Russia to launch banking IT-security centre
Russian banks to share attack details via IT security centre for the banking sector.
Russia to launch banking IT-security centre
Tomorrow (5 December) Bank of Russia, the central bank of the Russian Federation, will officially announce its plans to establish a centre of IT security for the Russian banking system.
The role of the new centre will include collating information on cyber-threats in the Russian banking system based on information to be provided by Russian banks.
The launch is to be announced during a meeting of the The Security Council of Russia, a consultative body of the Russian President which provides research and advice that informs the President's decisions on national security affairs.
Dmitry Frolov, head of the department of Security and Information Protection of the Bank of Russia, has informed SCMagazineUK.com that the banks will not be involved in conducting operational-search activities, but will focus on monitoring and coordinating activities, however their powers may be significantly expanded in the future.
Ilya Sachkov, CEO of Group-IB, one of Russia's leading fraud prevention and anti-cyber-crime companies, explained to SC that the new IT centre will gather all available information about cyber-crimes from Russian financial institutions and banks, and will issue alerts about any threats, as well as forwarding the information gathered to the "K" department of the Russian Interior Ministry (a department, focused on the fight against cybercrime).
The new centre will also focus on the development of recommendations and best practice to repel hacker attacks and prevent attempted cyber-fraud.
Russian banks are currently obliged to provide information about cyber-attacks to the Bank of Russia on a monthly basis. According to Frolov, in the first half of 2014 there were 193,000 unauthorised transfers (mostly write-offs) from more than 41,000 payment cards with a total value of 962 million rubles (£11.5 million) identified by Russian banks. The bulk of this sum is accounted for by thefts via the Internet and mobile devices.
However, some unofficial sources suggest the figures are significantly higher. According to Eugene Mikhalev, an official representative of the "K" department, the official figures are likely to be understated by at least 10 to 12 times.
Mikhalev notes that bankers are very secretive in these cases due to the high reputational risk involved.
In the meantime, leading Russian banks have already said that they will be supporting the new initiative of the Bank of Russia. Wilen Timiriazev, vice-president of Alfa Bank, one of Russia's leading banks, has said that such an initiative is very important and should also involve feedback from the Russian government.

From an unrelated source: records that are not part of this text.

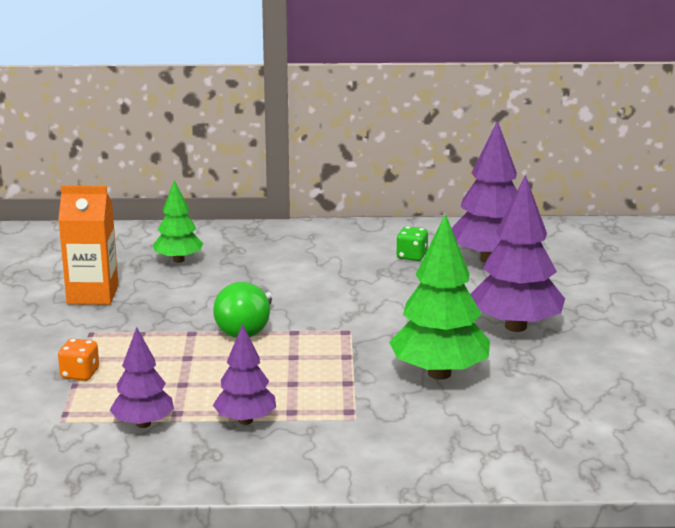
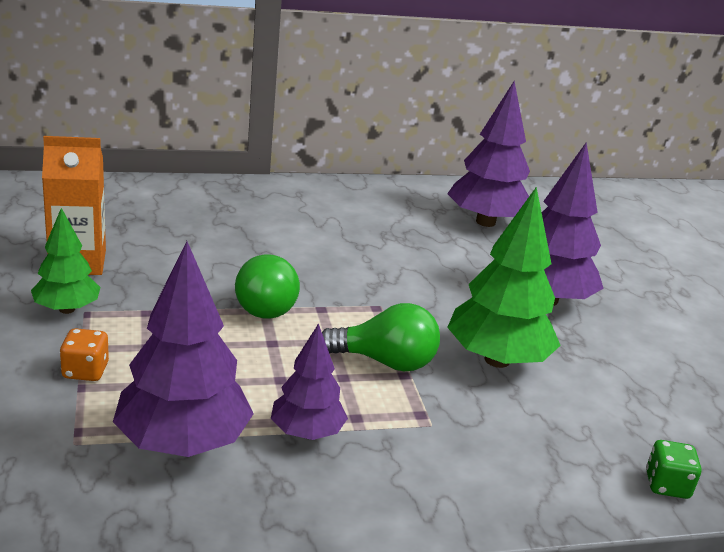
camera: 15 degrees left, 5 degrees up
purple tree [110,327,174,428] -> purple tree [113,241,254,457], size x1.69
green tree [153,180,203,263] -> green tree moved to [31,208,101,314]
green dice [396,226,428,261] -> green dice moved to [646,440,701,499]
none -> green light bulb [322,303,440,371]

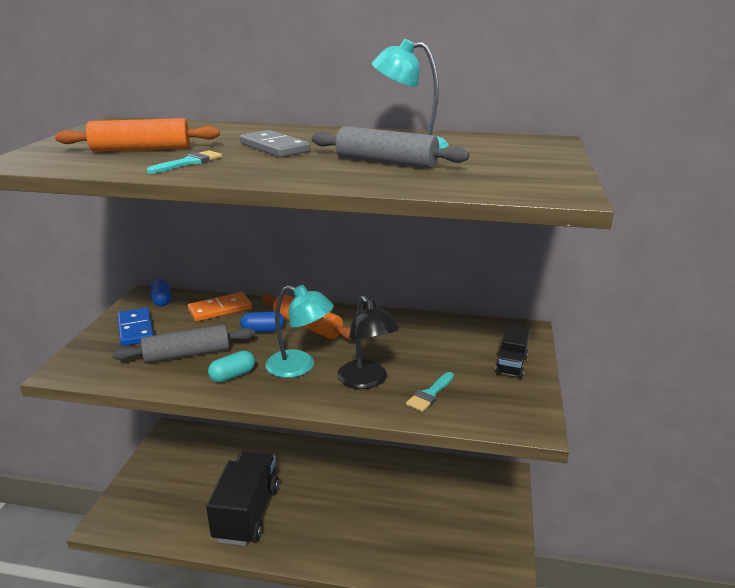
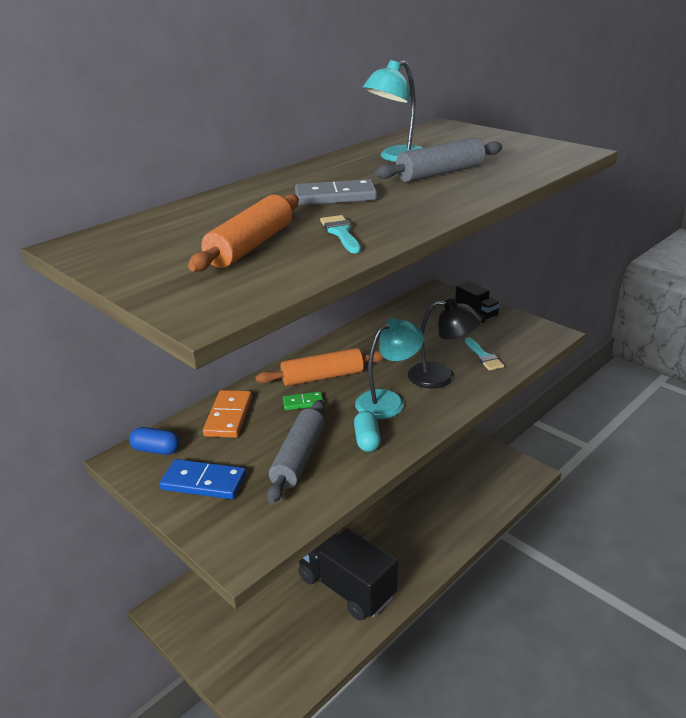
camera: 55 degrees left, 5 degrees up
blue capsule [240,311,284,333] -> green domino [283,392,324,410]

Timiriazev commented to SC: “This means that the new centre should provide operational information on incidents to our bank, enabling us to minimise our own risks. An example of this is installation of skimming equipment on ATMs; when banks suffer these attacks they do not warn other banks about the fact, which endangers even more bank customers. If the banks were aware of this in a timely manner, they would be able to block the suspected card, inform the customer and thus avoid possible further theft of their data and money.”
Analysts also note that the new IT centre will be well placed for inclusion in the national payment system.

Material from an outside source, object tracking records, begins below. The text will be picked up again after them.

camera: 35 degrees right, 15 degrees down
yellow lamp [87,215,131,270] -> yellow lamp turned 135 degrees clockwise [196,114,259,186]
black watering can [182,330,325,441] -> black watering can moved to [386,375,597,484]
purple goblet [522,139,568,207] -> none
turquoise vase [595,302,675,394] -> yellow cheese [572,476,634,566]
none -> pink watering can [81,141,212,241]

According to Alex Malinowski, president of the Russian Association of MasterCard, (an association of Russian banks, which use the MasterCard payment system), taking into account that the transaction , payment and clearing functions for Visa and MasterCard, (which account for 80 percent of the Russian card market), will be carried out by the national system of payment cards of the Bank of Russia, the establishment of the IT centre under the Bank of Russia is seen as a most logical development.
Alex Malinowski commented to SC: "The ability to track all transactions in the international payment system will allow the new centre to take over operational functions in the future, such as monitoring of activity by people previously convicted of fraud, and to inform banks about possible illegal activities and sources of such operations, which may result in their suspension until all the circumstances are clarified.”